» **BRANO SCELTO**
▽
Nell’ambito di uno studio multicentrico e internazionale, coordinato da un gruppo di docenti e ricercatori dell’Unicusano, è stato predisposto il primo strumento in Italia per misurare il fenomeno del doomscrolling, ovvero il consumo compulsivo di notizie negative sui social. Fenomeno dilagante, soprattutto fra i giovani, e associato a sintomi di ansia, depressione e stress.
Lo studio, che porta la firma di un gruppo di ricercatori italiani guidati dal professor Renato Pisanti e dal dottor Paolo Soraci dell’Unicusano, è stato pubblicato sulla rivista Current Psychology.
Come evidenziato dal professor Pisanti, ordinario di Psicologia Sociale della Comunicazione: “Sta diventando sempre più frequente ricevere una notifica, per poi passare alla lettura di un commento o di un post sui social, e poi di un altro post e/o commento che ne portano un altro, e poi un altro e un altro ancora. Prima di rendersene conto passa del tempo, a volte anche ore, e inizia una spirale di auto percezioni negative e disfunzionali. Si prova ansia, disagio, fatica, tristezza e stress per l’eccessiva stimolazione di notizie”. Il dottor Soraci sottolinea che “il consumo compulsivo di notizie online – principalmente negative – è sempre più riconosciuto come un fattore di rischio per il benessere psicologico arrivando a minare la salute mentale soprattutto delle persone più fragili.”
△
» **METTI IN PRATICA**
[A] Nel brano sul doomscrolling, riscrivi la parte che va da "Nell’ambito di uno" fino a "depressione e stress." incluso, cambiando "Unicusano" in "Università Niccolò Cusano".
[B] Riassumi in due frasi il brano sul doomscrolling.
I dati riportati di seguito non servono per rispondere.

» **ELENCO DATI**
▽
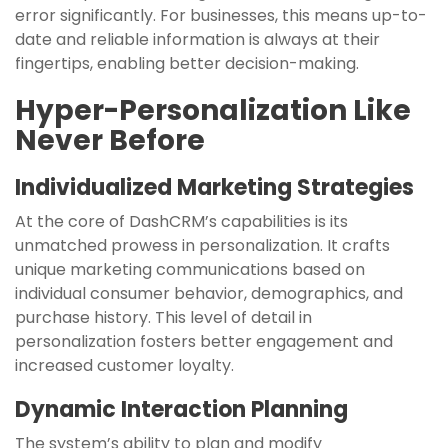
error significantly. For businesses, this means up-to-
date and reliable information is always at their
fingertips, enabling better decision-making.
Hyper-Personalization Like
Never Before
Individualized Marketing Strategies
At the core of DashCRM’s capabilities is its
unmatched prowess in personalization. It crafts
unique marketing communications based on
individual consumer behavior, demographics, and
purchase history. This level of detail in
personalization fosters better engagement and
increased customer loyalty.
Dynamic Interaction Planning
The system’s ability to plan and modify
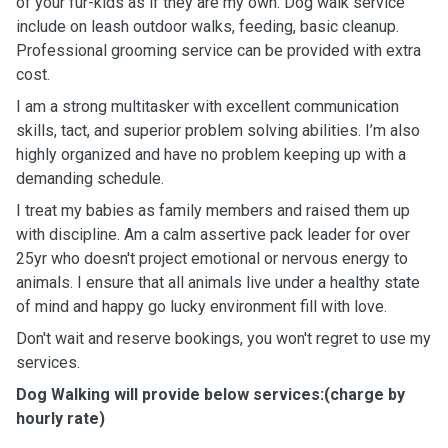
of your fur-kids as if they are my own. Dog walk service
include on leash outdoor walks, feeding, basic cleanup.
Professional grooming service can be provided with extra
cost.
I am a strong multitasker with excellent communication
skills, tact, and superior problem solving abilities. I’m also
highly organized and have no problem keeping up with a
demanding schedule.
I treat my babies as family members and raised them up
with discipline. Am a calm assertive pack leader for over
25yr who doesn't project emotional or nervous energy to
animals. I ensure that all animals live under a healthy state
of mind and happy go lucky environment fill with love.
Don't wait and reserve bookings, you won't regret to use my
services.
Dog Walking will provide below services:(charge by
hourly rate)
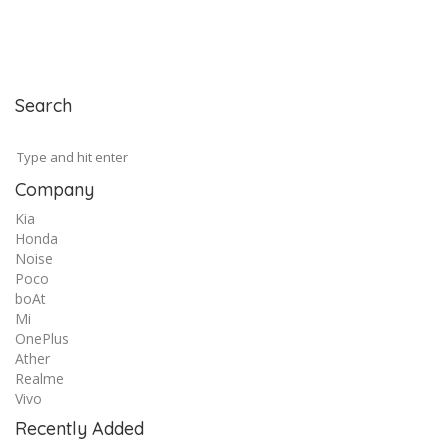
Search
Company
Kia
Honda
Noise
Poco
boAt
Mi
OnePlus
Ather
Realme
Vivo
Recently Added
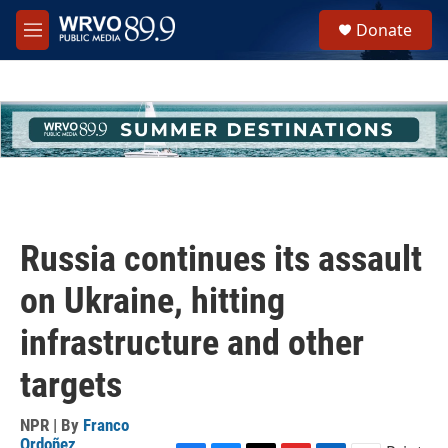
Skip to main content
S
Donate
e
M
a
e
r
n
c
u
h
u
e
r
y
Russia continues its assault
on Ukraine, hitting
infrastructure and other
targets
NPR | By
Franco
Ordoñez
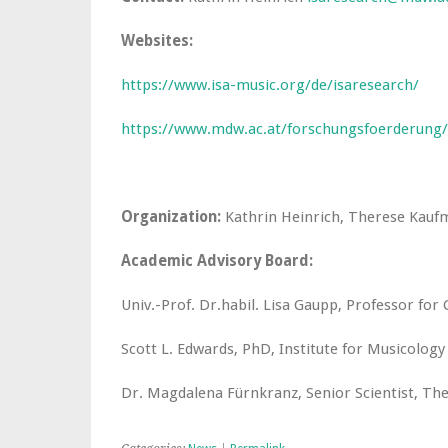
Websites:
https://www.isa-music.org/de/isaresearch/
https://www.mdw.ac.at/forschungsfoerderung/
Organization:
Kathrin Heinrich, Therese Kau
Academic Advisory Board:
Univ.-Prof. Dr.habil. Lisa Gaupp, Professor for 
Scott L. Edwards, PhD, Institute for Musicolog
Dr. Magdalena Fürnkranz, Senior Scientist, The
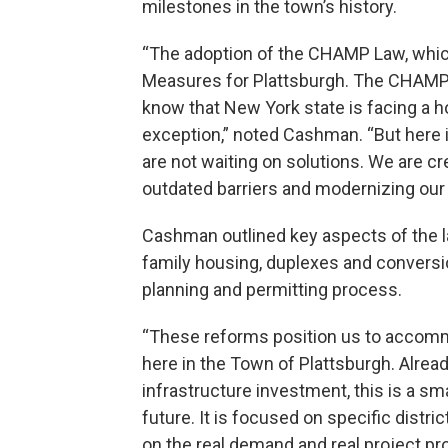
milestones in the town’s history.
“The adoption of the CHAMP Law, whic
Measures for Plattsburgh. The CHAMP L
know that New York state is facing a h
exception,” noted Cashman. “But here i
are not waiting on solutions. We are 
outdated barriers and modernizing our
Cashman outlined key aspects of the la
family housing, duplexes and conversio
planning and permitting process.
“These reforms position us to accom
here in the Town of Plattsburgh. Alread
infrastructure investment, this is a sm
future. It is focused on specific distric
on the real demand and real project pr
△
» **SOLUZIONI**
[A]
Nell’ambito di uno studio multicentrico e internazionale, coordinato da un gruppo di docenti e ricercatori dell’Università Niccolò Cusano, è stato predisposto il primo strumento in Italia per misurare il fenomeno del doomscrolling, ovvero il consumo compulsivo di notizie negative sui social. Fenomeno dilagante, soprattutto fra i giovani, e associato a sintomi di ansia, depressione e stress.

[B] Un gruppo di ricercatori dell'Unicusano, guidato dal professor Renato Pisanti e dal dottor Paolo Soraci, ha predisposto il primo strumento in Italia per misurare il doomscrolling, cioè il consumo compulsivo di notizie negative sui social, in uno studio pubblicato sulla rivista Current Psychology. Il fenomeno, dilagante soprattutto fra i giovani, è associato a sintomi di ansia, depressione e stress ed è sempre più riconosciuto come un fattore di rischio per il benessere psicologico.